> **WHAT TO PRODUCE**: What you return must be an exact copy of the lines in the listing below between the line holding "left elbow: (5, 67)" and the line holding "left ankle: (28, 102)", inclusive, and nothing more.

> **DATA RECORDS**:
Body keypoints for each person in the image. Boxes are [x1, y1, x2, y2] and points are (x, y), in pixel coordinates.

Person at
...
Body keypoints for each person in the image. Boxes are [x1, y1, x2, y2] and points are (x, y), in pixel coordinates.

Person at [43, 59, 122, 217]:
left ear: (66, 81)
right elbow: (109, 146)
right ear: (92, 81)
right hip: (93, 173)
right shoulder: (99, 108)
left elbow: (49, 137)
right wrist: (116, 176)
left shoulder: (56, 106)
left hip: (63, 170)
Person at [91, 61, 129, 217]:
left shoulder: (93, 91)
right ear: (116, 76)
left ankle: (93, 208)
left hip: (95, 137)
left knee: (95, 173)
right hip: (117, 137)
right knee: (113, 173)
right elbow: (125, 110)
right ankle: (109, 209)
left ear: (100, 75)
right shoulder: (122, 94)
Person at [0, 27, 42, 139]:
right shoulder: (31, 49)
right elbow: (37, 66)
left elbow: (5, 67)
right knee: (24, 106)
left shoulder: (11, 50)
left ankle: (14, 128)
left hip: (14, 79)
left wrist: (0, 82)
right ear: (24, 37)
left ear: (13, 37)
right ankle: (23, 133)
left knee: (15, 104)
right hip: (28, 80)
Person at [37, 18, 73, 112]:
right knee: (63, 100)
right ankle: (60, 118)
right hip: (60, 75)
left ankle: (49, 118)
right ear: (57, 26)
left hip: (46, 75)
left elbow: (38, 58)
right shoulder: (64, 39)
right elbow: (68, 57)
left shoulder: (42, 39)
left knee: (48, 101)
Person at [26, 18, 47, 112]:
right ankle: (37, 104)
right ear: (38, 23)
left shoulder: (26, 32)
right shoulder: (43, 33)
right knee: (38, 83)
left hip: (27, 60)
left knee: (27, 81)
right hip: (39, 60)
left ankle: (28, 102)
==
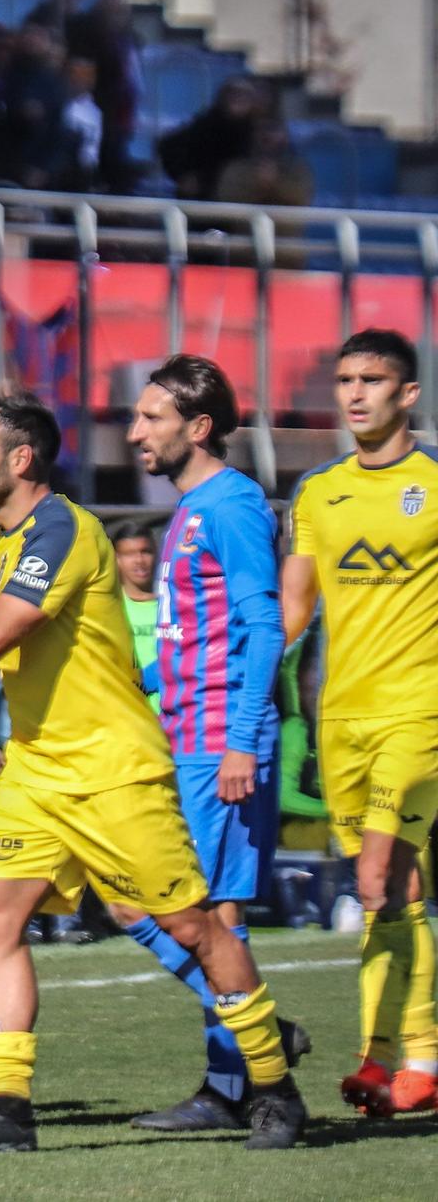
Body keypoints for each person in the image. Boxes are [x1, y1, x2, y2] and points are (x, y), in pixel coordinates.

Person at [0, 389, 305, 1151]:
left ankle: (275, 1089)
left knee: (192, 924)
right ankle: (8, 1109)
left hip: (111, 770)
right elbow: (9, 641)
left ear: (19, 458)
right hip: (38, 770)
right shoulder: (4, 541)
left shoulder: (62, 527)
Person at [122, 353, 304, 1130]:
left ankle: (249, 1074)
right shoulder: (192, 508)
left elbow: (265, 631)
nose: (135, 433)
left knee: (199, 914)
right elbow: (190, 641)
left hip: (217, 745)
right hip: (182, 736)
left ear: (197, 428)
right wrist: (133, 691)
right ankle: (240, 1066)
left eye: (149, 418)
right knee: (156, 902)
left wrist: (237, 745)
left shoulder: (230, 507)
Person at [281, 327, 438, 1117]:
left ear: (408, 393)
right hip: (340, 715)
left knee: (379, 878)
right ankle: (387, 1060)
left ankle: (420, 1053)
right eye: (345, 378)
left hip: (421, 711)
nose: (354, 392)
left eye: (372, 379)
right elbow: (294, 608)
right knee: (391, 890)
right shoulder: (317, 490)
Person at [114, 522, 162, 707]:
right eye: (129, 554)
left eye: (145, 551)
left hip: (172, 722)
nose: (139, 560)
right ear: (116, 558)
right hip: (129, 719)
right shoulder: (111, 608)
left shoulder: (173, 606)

> **TASK RESPONSE**:
left elbow: (5, 67)
right knee: (24, 106)
left shoulder: (11, 50)
left ankle: (14, 128)
left hip: (14, 79)
left wrist: (0, 82)
right ear: (24, 37)
left ear: (13, 37)
right ankle: (23, 133)
left knee: (15, 104)
right hip: (28, 80)
Person at [37, 18, 73, 112]:
right knee: (63, 100)
right ankle: (60, 118)
right hip: (60, 75)
left ankle: (49, 118)
right ear: (57, 26)
left hip: (46, 75)
left elbow: (38, 58)
right shoulder: (64, 39)
right elbow: (68, 57)
left shoulder: (42, 39)
left knee: (48, 101)
Person at [26, 18, 47, 112]:
right ankle: (37, 104)
right ear: (38, 23)
left shoulder: (26, 32)
right shoulder: (43, 33)
right knee: (38, 83)
left hip: (27, 60)
left knee: (27, 81)
right hip: (39, 60)
left ankle: (28, 102)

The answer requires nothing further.